# Quantum Data Locking vs Recognizable Data

18 Dec 2016

Quantum information theory differs from classical information theory in many interesting ways. The ability to perform "data locking", where the amount of classical information that you have access to can go up dramatically as you receive clarifying information, is one of those differences.

The original quantum data locking paper, by DiVincenzo et al, gives a simple protocol for locking data. Alice generates a random $n$-bit key, stores the key either on the X axes of $n$ qubits or on the Z axes of $n$ qubits, then gives those qubits to Bob. Because Bob doesn't know which axis to measure along, and he can't try both options (since X and Z don't commute), he performs poorly at "figure out the secret key encoded into your qubits" games. But as soon as Alice tells Bob "it's X" or "it's Z", a single bit of information, his performance jumps from terrible to perfect.

(Note: The specific variant of the key-guessing game we care about is the one where Bob's guess is a probability distribution, and his score is the base-2 logarithm of the probability he assigned to the correct answer. Classically, giving him one more bit of information can only increase his score by 1 in expectation. With superdense coding, it can increase by 2. With quantum data locking, it can increase by $O(n)$.)

# Useful?

When I first read about quantum data locking, I thought it sounded pretty useful. Not just as something to carefully consider when doing security proofs, but as a cryptographic primitive. I was thinking that you could quantum-data-lock a document and then reveal it at a later time, and get a kind of information-theoretic encryption. But, eventually, I realized that things were not quite so easy (even ignoring the fact that no one is going to use an encryption scheme that's defeated half of the time by random guessing).

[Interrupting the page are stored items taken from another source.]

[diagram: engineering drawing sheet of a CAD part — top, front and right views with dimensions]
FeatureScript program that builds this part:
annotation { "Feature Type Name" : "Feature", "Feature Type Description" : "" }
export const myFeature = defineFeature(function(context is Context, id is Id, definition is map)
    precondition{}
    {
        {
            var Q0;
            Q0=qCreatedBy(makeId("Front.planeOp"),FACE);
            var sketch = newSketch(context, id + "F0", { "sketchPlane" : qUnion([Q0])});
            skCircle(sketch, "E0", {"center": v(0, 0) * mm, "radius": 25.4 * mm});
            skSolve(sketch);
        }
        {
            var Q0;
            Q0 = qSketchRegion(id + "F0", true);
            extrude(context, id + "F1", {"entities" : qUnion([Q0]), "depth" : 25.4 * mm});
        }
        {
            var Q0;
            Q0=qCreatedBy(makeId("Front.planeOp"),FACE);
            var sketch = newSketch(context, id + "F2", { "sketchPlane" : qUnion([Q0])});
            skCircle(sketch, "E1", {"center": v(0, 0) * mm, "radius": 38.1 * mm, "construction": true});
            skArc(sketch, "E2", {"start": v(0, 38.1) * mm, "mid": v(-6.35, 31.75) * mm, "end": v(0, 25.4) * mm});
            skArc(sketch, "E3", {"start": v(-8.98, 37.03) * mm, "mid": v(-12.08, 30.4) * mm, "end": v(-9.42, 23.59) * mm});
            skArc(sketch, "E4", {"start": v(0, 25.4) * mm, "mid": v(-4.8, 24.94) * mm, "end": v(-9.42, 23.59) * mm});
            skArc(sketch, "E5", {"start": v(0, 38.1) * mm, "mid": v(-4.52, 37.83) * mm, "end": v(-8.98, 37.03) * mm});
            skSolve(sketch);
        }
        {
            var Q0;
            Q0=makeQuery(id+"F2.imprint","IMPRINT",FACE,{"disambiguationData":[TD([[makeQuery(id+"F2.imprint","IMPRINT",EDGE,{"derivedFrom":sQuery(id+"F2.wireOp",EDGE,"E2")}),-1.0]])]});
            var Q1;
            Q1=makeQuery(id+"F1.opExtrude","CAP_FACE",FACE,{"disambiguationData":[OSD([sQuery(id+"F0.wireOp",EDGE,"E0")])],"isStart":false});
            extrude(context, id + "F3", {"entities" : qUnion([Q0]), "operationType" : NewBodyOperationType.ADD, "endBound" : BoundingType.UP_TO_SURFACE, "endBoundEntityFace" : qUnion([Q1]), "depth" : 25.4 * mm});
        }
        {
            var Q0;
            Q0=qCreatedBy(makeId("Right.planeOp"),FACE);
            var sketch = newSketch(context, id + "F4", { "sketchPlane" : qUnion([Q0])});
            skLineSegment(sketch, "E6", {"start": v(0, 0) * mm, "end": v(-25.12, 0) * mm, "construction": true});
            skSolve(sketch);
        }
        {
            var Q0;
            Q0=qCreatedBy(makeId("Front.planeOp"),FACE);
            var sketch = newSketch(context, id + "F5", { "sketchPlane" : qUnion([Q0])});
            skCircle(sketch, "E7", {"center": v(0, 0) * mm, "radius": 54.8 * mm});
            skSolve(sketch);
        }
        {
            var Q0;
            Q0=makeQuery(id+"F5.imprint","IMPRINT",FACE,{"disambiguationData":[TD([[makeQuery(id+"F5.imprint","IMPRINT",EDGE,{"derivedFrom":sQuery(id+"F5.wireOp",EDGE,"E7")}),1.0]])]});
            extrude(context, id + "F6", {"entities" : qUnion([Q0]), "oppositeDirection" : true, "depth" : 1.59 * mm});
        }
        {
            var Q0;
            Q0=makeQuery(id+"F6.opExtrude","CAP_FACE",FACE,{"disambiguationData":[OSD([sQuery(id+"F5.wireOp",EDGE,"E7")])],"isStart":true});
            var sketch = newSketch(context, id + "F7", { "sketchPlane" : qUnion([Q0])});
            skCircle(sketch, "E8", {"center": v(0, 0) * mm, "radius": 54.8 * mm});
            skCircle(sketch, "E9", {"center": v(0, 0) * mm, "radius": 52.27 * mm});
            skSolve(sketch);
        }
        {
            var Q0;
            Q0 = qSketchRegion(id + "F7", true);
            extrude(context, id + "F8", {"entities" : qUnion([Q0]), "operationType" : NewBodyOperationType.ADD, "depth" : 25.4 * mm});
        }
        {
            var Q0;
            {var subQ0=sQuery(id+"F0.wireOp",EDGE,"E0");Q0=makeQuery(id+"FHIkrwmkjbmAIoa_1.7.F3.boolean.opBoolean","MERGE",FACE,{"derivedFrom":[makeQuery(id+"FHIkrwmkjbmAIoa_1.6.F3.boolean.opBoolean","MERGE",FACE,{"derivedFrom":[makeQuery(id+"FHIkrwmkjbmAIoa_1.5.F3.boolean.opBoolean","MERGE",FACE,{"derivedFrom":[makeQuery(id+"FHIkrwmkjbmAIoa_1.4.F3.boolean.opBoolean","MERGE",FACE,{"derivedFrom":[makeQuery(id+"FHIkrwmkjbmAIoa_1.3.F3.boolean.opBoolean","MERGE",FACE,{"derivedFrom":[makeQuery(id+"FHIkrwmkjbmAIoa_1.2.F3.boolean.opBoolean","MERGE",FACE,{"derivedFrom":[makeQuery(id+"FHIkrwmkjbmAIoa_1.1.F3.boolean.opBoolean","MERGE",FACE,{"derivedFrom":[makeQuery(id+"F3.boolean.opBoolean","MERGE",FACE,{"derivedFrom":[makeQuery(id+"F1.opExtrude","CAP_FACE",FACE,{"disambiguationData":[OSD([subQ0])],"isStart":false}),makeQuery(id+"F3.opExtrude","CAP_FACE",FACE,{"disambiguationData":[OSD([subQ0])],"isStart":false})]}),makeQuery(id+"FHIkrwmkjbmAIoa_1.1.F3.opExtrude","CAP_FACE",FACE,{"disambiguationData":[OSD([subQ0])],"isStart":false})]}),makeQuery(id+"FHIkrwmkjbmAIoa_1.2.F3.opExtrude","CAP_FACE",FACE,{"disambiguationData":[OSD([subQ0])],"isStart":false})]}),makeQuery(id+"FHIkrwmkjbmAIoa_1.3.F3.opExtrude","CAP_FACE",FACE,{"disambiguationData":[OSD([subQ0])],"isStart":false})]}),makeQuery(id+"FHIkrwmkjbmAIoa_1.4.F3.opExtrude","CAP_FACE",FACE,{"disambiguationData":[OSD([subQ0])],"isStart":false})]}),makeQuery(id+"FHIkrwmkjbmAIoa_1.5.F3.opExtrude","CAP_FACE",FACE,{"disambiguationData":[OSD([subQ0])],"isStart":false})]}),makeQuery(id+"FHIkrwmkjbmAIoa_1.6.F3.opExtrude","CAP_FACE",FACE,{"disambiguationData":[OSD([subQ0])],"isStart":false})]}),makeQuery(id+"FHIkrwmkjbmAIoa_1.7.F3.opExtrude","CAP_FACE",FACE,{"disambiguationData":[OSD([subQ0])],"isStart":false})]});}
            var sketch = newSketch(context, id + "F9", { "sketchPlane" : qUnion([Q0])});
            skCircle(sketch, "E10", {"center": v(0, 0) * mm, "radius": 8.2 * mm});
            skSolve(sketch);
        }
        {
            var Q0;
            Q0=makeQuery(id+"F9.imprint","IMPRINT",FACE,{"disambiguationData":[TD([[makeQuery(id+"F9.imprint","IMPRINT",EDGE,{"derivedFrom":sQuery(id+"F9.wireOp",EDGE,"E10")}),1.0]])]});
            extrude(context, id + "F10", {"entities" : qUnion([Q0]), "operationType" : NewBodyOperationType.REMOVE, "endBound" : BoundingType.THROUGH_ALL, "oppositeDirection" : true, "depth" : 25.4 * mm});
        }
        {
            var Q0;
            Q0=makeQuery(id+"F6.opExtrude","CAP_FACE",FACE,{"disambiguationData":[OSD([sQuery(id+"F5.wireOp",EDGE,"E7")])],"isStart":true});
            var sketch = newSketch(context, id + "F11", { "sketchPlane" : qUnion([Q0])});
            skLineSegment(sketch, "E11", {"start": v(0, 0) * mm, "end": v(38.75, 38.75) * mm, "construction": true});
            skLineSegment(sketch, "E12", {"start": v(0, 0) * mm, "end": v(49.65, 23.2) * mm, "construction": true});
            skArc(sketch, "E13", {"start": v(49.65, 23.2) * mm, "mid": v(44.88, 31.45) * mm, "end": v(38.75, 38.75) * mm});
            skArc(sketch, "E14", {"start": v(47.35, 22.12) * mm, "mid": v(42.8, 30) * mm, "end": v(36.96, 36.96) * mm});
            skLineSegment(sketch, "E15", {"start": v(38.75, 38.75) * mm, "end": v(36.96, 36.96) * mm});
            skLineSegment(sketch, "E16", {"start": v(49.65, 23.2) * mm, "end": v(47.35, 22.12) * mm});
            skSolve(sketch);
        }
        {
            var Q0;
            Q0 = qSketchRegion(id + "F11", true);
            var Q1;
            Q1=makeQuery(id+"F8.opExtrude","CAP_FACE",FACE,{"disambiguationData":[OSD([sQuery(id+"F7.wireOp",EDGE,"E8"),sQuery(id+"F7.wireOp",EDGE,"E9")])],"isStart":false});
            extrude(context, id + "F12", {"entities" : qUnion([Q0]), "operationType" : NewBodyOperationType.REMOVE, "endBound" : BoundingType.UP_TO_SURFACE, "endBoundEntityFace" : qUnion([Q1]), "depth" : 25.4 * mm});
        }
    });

First, notice that if I gave you a long document made up of English text, quantum-data-locked using the X-or-Z scheme, you would have an easy time unlocking most of it. Just measure the qubits corresponding to the first thirty characters along the Z axis, and see if what comes out looks like English or like noise. That reveals whether the Z axis is the right choice or not, allowing you to measure the correct axis on the rest of the document.

That problem is pretty serious, but maybe there's a workaround. Let's encrypt and prepend the data with a random 256-bit AES key. That way, any given part of the document+key will look like the random noise you get when you guess the axis wrong. Maybe this AES+X-or-Z scheme is good enough?...

...

...

Ha! Fat chance! It falls to the easiest of all quantum attacks: the "Just do it under superposition, dummy!" attack. Okay, it's not so much an "attack" as it is a reminder about the basic capabilities of quantum computers. But, historically speaking, the ability to simply not measure intermediate data was often overlooked. For example, see any of the old proposed quantum protocols for oblivious transfer or precommitment.

To break the AES+X-or-Z method, Bob starts by writing an is_valid_document function. The function takes the unlocked data, performs the AES decryption, and applies a simple statistical test to see if the result looks like English. Bob then compiles is_valid_document into a quantum circuit that does the whole computation under superposition, runs his key+document qubits through this circuit, and measures the function's result. Note that uncomputation is used, so there are no ancilla left behind except for the "did it work?" result.

If the document was encoded in the computation basis, i.e. onto the Z axis, then he gets a "Yup! Valid! Use the Z axis!" result. Based on that, he measures everything on the Z axis, decrypts, and wins.

If the document was encoded onto the X axes, then something more complicated happens. X-axis states are uniform superpositions of all the Z-axis states, so basically the circuit will be using all possible AES keys to decrypt all possible payloads. But the chances of a random key decrypting random bits into something that looks like English is incredibly low, especially if the document is long. So the vast majority of the superposition will be cases that fail validation, and when Bob measures the result he gets "Nope! Don't use the Z axis!" with high probability.

Furthermore, although measuring the is-valid result caused a collapse that destroyed any states that happened to pass validation, those states made up such a small fraction of the whole so this is only a tiny perturbation to the overall state. That means we can expect the X-axis measurements to have been essentially unchanged by running the validation process.

So Bob wins in both the Z-axis and X-axis cases (with high probability). And clearly this approach of performing the verification under superposition is going to work on any quantum data locking protocol. If Bob has any way to say "Yup, that data looks right!", then quantum-data-locking that data is not secure in the information-theoretic sense. And if you're not going to get information-theoretic security, you might as well just use AES and "unlock" the data by revealing the key.

# Summary

Quantum data locking is interesting, but dangerous in situations that involve compressible data. This limitation makes it hard to imagine quantum data locking as a useful cryptographic primitive.

Quantum computing adds a whole new dimension to "Don't roll your own crypto!".